-- start of Source document --

Powell Street Festival Society's online AGM will take place via Zoom, please register to receive your AGM package and Zoom link.
Date & Time: Wednesday, May 19, 2021 at 7:00 PM Pacific Time Note that Katari Taiko’s AGM starts at 6:30 pm, so please consider logging in early to support them.
Also, your Annual Membership Top-Up is now available online! Please visit our website to purchase your Annual Membership (https://powellstreetfestival.com/get-involved/membership/). Annual Members receive a Membership Card valid until March 31, 2022, entitling you to discounts at local Membership Partner businesses.
May 5, 2021:
Happy Children’s Day -
Kodomo no Hi - 子供の日 !
The Powell Street Festival team wishes you and your family health and happiness!
Paueru Gai Dialogues #4 on YouTube
If you missed the fourth of the Paueru Gai Dialogues or just want to relive the experience, you can now watch presentations by guest host Jeff Masuda and panelists Doris Chow, Justin Sekiguchi, and Chris Livingstone — as they share stories and reflections on Old Roots and New Relationships on Indigenous Lands.
The Paueru Gai Dialogues #4 was also featured in Carnegie Community Centre's May Newsletter! You can read the edition HERE.
Thank you to Hapa Collaborative, The Bulletin (JCCA), ElementIQ, SFU David Lam Centres, The Canada Council for the Arts, BC Arts Council and City of Vancouver for their financial and in-kind support of this program.
The Paueru Gai Dialogues #5
Saturday, May 22, 1-3 pm PST
Free Online: Zoom
The fifth event, The Changing Environment and Humanity, is at 1 pm Pacific/4 pm Eastern on Saturday, May 22, 2021. This event is free, but donations are appreciated! For more information visit: www.powellstreetfestival.com/dialogues
Global warming and environmental protection are big inaccessible topics that point to news headlines, oil companies, pipelines and government policy.
Guest host Haruko Okano will facilitate a discussion with panelists Jen Sungshine, Rita Wong, and T’uy’t’tanat-Cease Wyss, who will provide insight into their daily lives, art practices and activism. Through houseplants, the food we eat, words we use, and lessons from Indigenous knowledge keepers, we can deepen our understanding of how we live in the world today, and how that contributes to the future of all beings.
Participants will be invited into breakout groups to share their experiences and thoughts about how we can work together across communities to fight for justice and social change. To wrap up the event, everyone will reconvene to offer generative questions as catalysts for actions in solidarity.

-- end of Source document --
-- start of Entries --

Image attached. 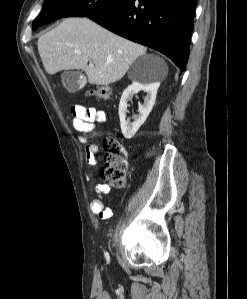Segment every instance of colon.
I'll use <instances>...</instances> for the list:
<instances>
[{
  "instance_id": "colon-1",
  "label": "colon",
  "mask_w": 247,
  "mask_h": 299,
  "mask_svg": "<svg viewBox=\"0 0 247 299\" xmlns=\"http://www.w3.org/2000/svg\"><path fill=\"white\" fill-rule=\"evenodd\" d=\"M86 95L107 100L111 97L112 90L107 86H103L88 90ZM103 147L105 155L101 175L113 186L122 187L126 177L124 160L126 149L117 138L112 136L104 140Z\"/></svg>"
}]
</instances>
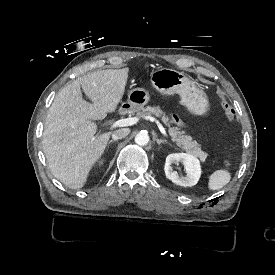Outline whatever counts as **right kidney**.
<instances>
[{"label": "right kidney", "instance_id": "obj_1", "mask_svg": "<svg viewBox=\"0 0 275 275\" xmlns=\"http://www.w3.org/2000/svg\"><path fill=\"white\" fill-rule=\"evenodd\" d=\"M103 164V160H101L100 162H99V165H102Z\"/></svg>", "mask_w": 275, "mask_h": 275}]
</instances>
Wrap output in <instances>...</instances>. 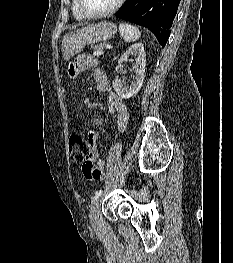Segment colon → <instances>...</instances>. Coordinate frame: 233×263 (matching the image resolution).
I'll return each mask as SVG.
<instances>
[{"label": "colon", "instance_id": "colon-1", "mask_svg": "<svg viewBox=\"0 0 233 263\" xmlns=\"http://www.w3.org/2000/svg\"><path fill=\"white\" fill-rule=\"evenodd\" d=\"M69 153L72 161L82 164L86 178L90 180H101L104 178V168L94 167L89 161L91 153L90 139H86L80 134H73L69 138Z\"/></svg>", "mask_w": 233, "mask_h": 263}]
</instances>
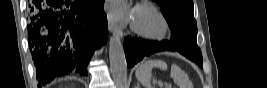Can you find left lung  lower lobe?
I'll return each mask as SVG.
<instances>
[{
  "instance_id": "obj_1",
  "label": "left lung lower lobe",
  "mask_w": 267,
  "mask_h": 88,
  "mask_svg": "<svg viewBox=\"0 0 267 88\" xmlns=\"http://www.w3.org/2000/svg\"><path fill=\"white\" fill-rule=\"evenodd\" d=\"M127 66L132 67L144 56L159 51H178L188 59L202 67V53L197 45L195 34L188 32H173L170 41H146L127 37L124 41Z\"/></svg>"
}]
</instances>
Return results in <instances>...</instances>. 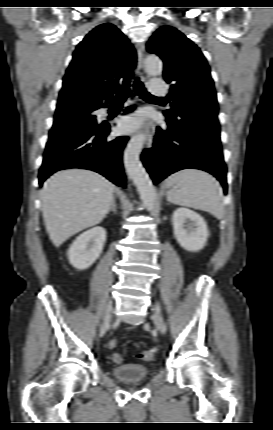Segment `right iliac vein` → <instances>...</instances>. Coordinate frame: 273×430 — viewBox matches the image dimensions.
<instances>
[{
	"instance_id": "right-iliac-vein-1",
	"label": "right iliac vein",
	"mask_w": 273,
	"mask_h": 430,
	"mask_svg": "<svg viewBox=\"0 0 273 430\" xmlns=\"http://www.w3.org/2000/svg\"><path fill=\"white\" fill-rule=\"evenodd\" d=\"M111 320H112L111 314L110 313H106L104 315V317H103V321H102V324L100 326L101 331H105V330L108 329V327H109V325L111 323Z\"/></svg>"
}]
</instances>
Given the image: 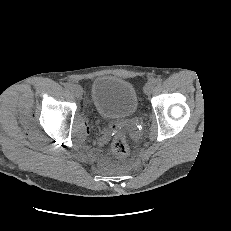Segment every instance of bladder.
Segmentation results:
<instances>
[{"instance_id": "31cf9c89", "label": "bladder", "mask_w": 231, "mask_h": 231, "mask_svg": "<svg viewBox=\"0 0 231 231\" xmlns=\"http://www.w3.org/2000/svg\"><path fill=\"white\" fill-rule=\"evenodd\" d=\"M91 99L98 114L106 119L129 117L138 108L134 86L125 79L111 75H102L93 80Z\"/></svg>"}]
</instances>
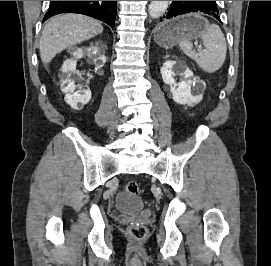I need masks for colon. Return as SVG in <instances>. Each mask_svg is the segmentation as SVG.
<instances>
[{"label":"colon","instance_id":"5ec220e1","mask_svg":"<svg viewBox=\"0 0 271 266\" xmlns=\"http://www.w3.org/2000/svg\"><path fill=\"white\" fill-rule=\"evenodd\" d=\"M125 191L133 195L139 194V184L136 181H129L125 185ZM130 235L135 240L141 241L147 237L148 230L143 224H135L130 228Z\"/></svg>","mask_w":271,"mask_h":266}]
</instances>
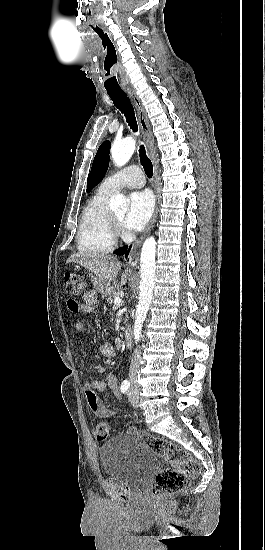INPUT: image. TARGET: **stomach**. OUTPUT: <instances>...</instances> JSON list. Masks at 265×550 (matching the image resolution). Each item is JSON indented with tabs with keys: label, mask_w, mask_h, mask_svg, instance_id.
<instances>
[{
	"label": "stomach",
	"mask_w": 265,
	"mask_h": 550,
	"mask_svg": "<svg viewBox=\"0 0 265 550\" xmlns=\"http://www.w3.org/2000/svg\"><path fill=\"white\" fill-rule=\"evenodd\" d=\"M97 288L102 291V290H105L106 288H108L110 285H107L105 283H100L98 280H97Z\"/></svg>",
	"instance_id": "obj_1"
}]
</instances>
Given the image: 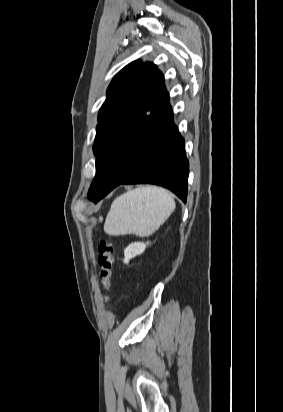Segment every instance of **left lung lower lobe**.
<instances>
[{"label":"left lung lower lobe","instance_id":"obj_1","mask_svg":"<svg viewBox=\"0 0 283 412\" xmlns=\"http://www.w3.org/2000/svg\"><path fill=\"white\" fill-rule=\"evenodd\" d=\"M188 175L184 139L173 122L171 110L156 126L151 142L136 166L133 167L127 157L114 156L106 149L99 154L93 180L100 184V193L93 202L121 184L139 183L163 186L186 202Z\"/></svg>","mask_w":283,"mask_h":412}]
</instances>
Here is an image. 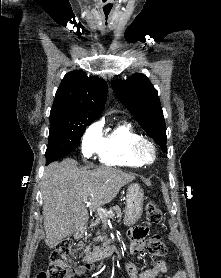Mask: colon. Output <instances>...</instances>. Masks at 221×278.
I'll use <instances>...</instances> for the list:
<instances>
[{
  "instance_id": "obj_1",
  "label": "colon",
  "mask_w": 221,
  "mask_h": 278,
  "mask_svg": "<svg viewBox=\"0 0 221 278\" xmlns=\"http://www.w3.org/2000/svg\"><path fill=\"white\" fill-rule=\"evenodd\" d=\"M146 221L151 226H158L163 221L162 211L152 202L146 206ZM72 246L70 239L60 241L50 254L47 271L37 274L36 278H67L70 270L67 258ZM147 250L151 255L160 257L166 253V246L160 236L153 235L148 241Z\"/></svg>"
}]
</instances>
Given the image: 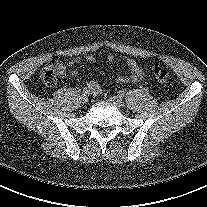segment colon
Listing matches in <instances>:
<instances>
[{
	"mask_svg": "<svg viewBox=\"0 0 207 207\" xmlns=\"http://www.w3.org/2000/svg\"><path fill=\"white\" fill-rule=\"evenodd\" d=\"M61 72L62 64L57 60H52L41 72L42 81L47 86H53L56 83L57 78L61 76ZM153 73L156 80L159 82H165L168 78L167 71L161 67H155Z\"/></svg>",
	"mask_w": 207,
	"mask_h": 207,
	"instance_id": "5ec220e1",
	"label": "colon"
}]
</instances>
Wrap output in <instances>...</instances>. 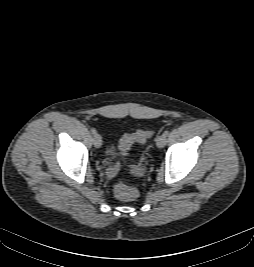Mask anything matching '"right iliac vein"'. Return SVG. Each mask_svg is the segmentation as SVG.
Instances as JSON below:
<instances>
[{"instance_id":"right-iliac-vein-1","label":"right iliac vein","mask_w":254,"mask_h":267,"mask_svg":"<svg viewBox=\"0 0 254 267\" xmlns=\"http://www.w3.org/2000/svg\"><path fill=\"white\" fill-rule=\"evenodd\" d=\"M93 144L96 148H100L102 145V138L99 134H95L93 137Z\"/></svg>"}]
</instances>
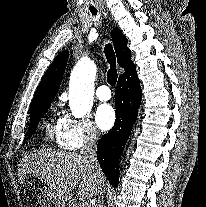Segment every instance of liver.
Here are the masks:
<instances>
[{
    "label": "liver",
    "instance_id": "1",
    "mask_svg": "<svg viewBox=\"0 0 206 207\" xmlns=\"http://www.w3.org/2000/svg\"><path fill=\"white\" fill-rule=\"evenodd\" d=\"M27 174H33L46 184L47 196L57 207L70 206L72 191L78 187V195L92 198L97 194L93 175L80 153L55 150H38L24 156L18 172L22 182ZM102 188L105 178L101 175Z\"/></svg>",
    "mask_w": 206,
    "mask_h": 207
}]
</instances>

-- end of Entries --

* _Task requirements_
- A) In the Powell Street Festival update, who is the guest host of the fifth Paueru Gai Dialogues event?
- B) Please carry on the Powell Street Festival update, starting after its final sentence.
The data was drawn from a separate source.

* _Answers to each task_
- A) Haruko Okano

- B)
Talking the Walk: Reflections on 360 Riot Walk is a series of three free online panel discussions using 360 Riot Walk as an entry point to explore the history of anti-Asian violence and white supremacy in Vancouver.
360 Riot Walk is an interactive walking tour of the 1907 Anti-Asian Riots in Vancouver that traces the history and route of the mob that attacked the Chinese Canadian and Japanese Canadian communities following the demonstration and parade organized by the Asiatic Exclusion League in Vancouver. Participants are brought into the social and political environment of the time where racialized communities were targeted through legislated as well as physical acts of exclusion and violence. The soundtrack is available in four languages of the local residents of the period: English, Cantonese, Japanese and Punjabi.
This series is hosted by the Powell Street Festival in partnership with the Dr. Sun Yat-Sen Classical Chinese Garden. Financial support for the creation of 360 Riot Walk was provided by Creative BC and the BC Arts Council, Neighbourhood Matching Fund of the Vancouver Board of Parks and Recreation, and a SSHRC Explore Grant through Emily Carr University of Art & Design.
An Embodied Experience of History
Saturday, May 29, 2-3:30 pm PST
Free Online: Zoom
In the first of three panels, former participants from the guided walking tours share insight into their embodied experience of using Virtual Reality technology to invoke site-specific histories. With Sue Shon, Kathryn A. Bannai, Debbie Cheung, facilitated by Adiba Muzaffar.
June 19, 2021 | 2-3:30 pm PST
The Complexity and Nuance of Cultural Translation
In the second of three panels, translators for the Punjabi, Chinese and Japanese versions of the project address the power and subtleties of language and the challenges they encountered in translating the script of 360 Riot Walk. With Catherine Chan, Yurie Hoyoyon, Masha Kaur, facilitated by Henry Tsang.
More information and registration link to come.
Saturday, July 10, 2021 | 2-3:30 pm PST
What’s At Stake
In the third and final panel of the series, contributing writers to the 360 Riot Walk website speak to a breadth of significant issues and events that led to, and resulted from the 1907 riots. With Angela May, Michael Barnholden, Melody Ma, Paul Englesberg, facilitated by Henry Tsang.
More information and registration link to come.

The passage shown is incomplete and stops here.